### Assigned task:
Output the data word for word, dropping every image.

### Given data:
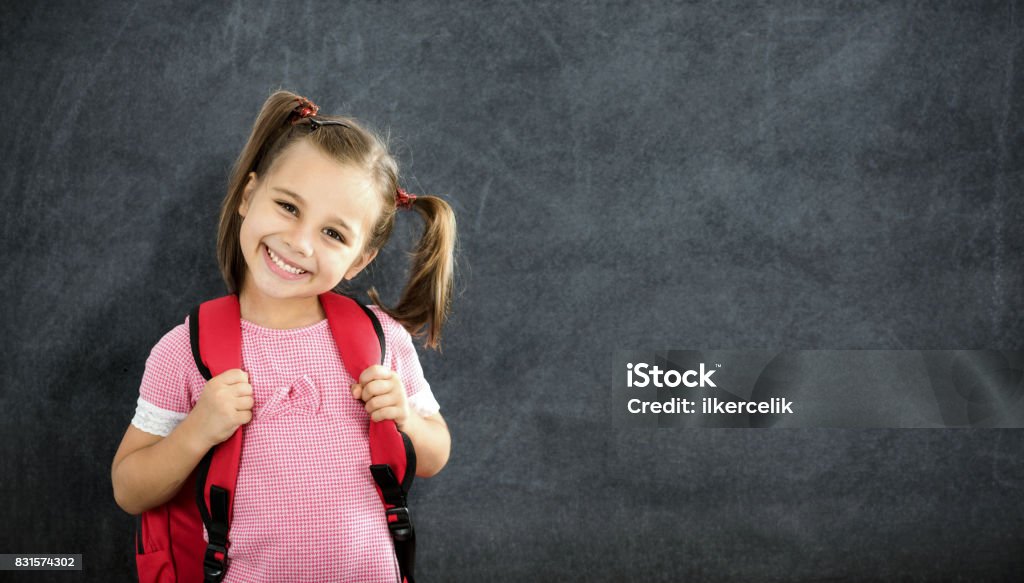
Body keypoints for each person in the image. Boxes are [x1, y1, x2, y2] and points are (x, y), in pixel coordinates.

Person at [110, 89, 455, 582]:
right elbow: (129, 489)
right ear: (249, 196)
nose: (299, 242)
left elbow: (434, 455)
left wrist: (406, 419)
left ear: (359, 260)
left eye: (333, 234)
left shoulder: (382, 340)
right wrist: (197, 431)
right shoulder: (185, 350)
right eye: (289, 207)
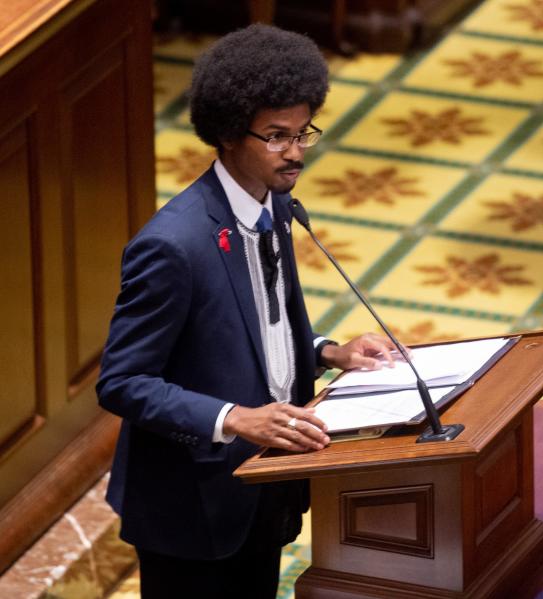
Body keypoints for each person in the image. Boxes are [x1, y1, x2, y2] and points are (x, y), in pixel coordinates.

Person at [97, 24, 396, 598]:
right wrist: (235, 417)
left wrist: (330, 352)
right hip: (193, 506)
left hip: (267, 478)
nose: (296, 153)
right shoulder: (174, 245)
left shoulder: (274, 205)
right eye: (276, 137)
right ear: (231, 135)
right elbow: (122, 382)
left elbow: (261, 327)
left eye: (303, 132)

### Result of this task:
Body keypoints for each person in the image. Boxes are [x1, y1, x2, y2] and points are (x, y), in pixel coordinates.

Person at [110, 89, 455, 582]:
right elbow: (129, 489)
right ear: (249, 196)
nose: (299, 242)
left elbow: (434, 455)
left wrist: (406, 419)
left ear: (359, 260)
left eye: (333, 234)
left shoulder: (382, 340)
right wrist: (197, 431)
right shoulder: (185, 350)
right eye: (289, 207)
Body keypoints for each person in the image. Boxes are [x1, y1, x2, y2] and points are (x, y), in pixel coordinates.

Person at [97, 24, 396, 598]:
right wrist: (235, 417)
left wrist: (330, 352)
right hip: (193, 506)
left hip: (267, 478)
nose: (296, 153)
right shoulder: (174, 245)
left shoulder: (274, 205)
right eye: (276, 137)
right ear: (231, 135)
right elbow: (122, 382)
left elbow: (261, 327)
left eye: (303, 132)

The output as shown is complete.